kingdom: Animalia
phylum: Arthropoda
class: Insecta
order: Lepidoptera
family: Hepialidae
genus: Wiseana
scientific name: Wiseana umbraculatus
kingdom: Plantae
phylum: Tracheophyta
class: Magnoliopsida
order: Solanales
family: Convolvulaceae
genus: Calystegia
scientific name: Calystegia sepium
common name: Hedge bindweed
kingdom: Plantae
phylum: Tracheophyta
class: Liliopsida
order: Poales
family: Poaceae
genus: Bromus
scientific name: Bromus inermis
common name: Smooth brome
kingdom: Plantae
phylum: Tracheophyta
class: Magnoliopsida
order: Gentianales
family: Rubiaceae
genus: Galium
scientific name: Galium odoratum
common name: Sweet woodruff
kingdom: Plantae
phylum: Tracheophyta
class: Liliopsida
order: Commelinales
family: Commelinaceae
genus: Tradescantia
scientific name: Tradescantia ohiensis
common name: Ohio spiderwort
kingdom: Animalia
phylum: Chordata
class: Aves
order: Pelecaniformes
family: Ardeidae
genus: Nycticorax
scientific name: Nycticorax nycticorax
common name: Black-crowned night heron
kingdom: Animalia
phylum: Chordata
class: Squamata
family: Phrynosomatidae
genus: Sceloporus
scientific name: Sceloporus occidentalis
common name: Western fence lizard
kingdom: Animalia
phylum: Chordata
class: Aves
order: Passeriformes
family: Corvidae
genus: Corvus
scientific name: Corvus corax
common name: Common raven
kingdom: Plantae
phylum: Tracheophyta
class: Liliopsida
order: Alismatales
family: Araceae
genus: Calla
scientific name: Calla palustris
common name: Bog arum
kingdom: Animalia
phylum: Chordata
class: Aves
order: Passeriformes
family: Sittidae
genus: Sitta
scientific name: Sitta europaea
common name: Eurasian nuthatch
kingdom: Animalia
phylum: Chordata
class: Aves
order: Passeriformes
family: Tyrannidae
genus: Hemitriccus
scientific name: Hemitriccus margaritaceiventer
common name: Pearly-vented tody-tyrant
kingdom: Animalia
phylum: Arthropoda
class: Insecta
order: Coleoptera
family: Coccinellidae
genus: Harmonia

########

• [DIRECTION] Copy every line of the listing above, word for word and in the same order.

• [EXERCISE ANSWER]
kingdom: Animalia
phylum: Arthropoda
class: Insecta
order: Lepidoptera
family: Hepialidae
genus: Wiseana
scientific name: Wiseana umbraculatus
kingdom: Plantae
phylum: Tracheophyta
class: Magnoliopsida
order: Solanales
family: Convolvulaceae
genus: Calystegia
scientific name: Calystegia sepium
common name: Hedge bindweed
kingdom: Plantae
phylum: Tracheophyta
class: Liliopsida
order: Poales
family: Poaceae
genus: Bromus
scientific name: Bromus inermis
common name: Smooth brome
kingdom: Plantae
phylum: Tracheophyta
class: Magnoliopsida
order: Gentianales
family: Rubiaceae
genus: Galium
scientific name: Galium odoratum
common name: Sweet woodruff
kingdom: Plantae
phylum: Tracheophyta
class: Liliopsida
order: Commelinales
family: Commelinaceae
genus: Tradescantia
scientific name: Tradescantia ohiensis
common name: Ohio spiderwort
kingdom: Animalia
phylum: Chordata
class: Aves
order: Pelecaniformes
family: Ardeidae
genus: Nycticorax
scientific name: Nycticorax nycticorax
common name: Black-crowned night heron
kingdom: Animalia
phylum: Chordata
class: Squamata
family: Phrynosomatidae
genus: Sceloporus
scientific name: Sceloporus occidentalis
common name: Western fence lizard
kingdom: Animalia
phylum: Chordata
class: Aves
order: Passeriformes
family: Corvidae
genus: Corvus
scientific name: Corvus corax
common name: Common raven
kingdom: Plantae
phylum: Tracheophyta
class: Liliopsida
order: Alismatales
family: Araceae
genus: Calla
scientific name: Calla palustris
common name: Bog arum
kingdom: Animalia
phylum: Chordata
class: Aves
order: Passeriformes
family: Sittidae
genus: Sitta
scientific name: Sitta europaea
common name: Eurasian nuthatch
kingdom: Animalia
phylum: Chordata
class: Aves
order: Passeriformes
family: Tyrannidae
genus: Hemitriccus
scientific name: Hemitriccus margaritaceiventer
common name: Pearly-vented tody-tyrant
kingdom: Animalia
phylum: Arthropoda
class: Insecta
order: Coleoptera
family: Coccinellidae
genus: Harmonia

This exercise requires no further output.